Launch: 6:03 p.m. EDT - July 15, 2009
Landing: 10:48 a.m. EDT - July 31, 2009
Orbiter: Endeavour
Mission Number: STS-127 (127th space shuttle flight)
Launch Window: 10 minutes
Launch Pad: 39A
Mission Duration: 15 days, 16 hours, 45 minutes
Landing Site: KSC
Inclination/Altitude: 51.6 degrees/122 nautical miles
Primary Payload: 29th station flight (2J/A), Kibo Japanese Experiment Module Exposed Facility (JEM EF), Kibo Japanese Experiment Logistics Module - Exposed Section (ELM-ES)
Mark L. Polansky commanded the shuttle Endeavour for STS-127. Douglas G. Hurley served as the pilot. Mission specialists were Christopher J. Cassidy, Thomas H. Marshburn, David A. Wolf and Julie Payette, a Canadian Space Agency astronaut.
The mission delivered Timothy L. Kopra to the station as a flight engineer and science officer and returned Japanese astronaut Koichi Wakata to Earth. Hurley, Cassidy, Marshburn and Kopra made their first trips to space.
Endeavour set sail on its 23rd mission with the Kibo Japanese Experiment Module Exposed Facility and Experiment Logistics Module Exposed Section.

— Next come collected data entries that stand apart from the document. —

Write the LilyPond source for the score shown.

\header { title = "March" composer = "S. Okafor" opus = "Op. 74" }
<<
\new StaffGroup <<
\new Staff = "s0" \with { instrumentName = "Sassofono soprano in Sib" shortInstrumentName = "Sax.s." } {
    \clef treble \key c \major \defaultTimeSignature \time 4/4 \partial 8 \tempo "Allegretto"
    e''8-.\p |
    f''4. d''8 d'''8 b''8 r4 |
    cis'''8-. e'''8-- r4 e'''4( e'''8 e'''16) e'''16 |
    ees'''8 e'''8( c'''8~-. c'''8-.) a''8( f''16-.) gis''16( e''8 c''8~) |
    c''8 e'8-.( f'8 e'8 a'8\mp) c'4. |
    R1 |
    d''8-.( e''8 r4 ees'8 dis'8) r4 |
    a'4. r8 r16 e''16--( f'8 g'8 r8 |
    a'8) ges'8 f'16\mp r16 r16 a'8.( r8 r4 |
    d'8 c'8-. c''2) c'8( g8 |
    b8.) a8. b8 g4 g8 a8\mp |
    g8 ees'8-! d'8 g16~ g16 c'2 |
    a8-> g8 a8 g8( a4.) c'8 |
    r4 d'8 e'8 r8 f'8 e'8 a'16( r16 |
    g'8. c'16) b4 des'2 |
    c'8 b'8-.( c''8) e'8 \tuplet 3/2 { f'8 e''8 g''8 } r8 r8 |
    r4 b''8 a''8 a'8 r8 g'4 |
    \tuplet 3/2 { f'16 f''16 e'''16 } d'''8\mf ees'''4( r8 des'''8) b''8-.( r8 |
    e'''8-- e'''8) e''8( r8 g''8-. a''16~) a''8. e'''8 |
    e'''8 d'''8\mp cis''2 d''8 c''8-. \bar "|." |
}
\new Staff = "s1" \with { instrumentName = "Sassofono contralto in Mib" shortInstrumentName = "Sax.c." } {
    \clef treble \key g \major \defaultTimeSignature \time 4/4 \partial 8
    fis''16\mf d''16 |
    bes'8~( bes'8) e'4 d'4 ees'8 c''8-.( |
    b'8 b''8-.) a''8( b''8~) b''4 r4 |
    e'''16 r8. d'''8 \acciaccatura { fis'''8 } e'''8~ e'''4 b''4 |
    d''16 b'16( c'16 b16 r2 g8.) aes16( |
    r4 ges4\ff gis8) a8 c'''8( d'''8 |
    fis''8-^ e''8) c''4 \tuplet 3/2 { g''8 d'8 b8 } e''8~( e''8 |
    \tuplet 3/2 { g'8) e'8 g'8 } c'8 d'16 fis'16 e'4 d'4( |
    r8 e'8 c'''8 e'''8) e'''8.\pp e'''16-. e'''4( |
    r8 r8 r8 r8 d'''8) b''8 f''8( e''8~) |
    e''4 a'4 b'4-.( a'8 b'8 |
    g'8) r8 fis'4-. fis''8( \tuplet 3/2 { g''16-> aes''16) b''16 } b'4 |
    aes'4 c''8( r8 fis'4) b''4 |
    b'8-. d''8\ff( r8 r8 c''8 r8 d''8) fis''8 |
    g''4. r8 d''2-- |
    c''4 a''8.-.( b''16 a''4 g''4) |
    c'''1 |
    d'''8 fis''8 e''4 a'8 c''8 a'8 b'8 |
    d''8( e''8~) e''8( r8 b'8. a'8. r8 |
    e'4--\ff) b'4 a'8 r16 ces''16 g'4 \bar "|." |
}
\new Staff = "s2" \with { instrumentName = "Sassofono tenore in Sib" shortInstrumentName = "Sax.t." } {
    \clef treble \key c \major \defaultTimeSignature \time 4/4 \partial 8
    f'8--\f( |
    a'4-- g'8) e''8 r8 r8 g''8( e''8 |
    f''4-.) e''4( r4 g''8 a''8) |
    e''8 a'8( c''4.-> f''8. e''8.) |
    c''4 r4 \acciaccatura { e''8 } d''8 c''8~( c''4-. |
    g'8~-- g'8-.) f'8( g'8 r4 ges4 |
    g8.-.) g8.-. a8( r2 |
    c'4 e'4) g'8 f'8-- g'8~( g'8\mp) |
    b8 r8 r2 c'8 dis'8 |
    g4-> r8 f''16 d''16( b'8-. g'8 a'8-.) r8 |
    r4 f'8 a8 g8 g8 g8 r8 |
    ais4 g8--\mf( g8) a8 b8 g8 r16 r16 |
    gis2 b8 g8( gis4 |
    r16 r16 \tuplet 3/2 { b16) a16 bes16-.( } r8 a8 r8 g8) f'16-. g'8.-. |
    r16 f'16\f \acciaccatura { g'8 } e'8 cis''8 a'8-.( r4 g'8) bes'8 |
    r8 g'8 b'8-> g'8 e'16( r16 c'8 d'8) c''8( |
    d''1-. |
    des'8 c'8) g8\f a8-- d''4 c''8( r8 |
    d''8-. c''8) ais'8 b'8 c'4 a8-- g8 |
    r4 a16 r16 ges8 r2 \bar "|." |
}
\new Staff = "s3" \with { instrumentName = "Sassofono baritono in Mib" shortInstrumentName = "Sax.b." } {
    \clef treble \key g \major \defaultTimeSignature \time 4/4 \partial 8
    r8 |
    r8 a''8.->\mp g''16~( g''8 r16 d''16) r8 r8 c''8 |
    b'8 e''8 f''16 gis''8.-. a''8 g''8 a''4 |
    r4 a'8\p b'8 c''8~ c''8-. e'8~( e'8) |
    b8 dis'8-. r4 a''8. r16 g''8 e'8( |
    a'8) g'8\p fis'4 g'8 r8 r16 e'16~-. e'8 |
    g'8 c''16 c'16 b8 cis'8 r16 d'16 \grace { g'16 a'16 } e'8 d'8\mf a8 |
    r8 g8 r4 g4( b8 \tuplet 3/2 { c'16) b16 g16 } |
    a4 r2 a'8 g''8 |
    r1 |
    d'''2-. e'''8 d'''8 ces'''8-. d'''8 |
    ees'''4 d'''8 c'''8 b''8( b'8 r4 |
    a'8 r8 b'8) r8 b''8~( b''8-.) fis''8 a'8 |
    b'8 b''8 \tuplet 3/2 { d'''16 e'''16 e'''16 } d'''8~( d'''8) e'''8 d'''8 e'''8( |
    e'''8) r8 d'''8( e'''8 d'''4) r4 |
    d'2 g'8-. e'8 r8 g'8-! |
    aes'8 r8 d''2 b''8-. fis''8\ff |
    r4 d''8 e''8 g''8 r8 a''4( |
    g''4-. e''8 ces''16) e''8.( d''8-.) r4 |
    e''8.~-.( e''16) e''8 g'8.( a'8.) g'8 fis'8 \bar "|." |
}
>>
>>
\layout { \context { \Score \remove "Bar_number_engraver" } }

The facility provides a type of "front porch" for experiments in the exposed environment, and a robotic arm that is attached to the Kibo Pressurized Module and is used to position experiments outside the station. The mission included five spacewalks.
STS-127 was the 29th shuttle mission to the International Space Station.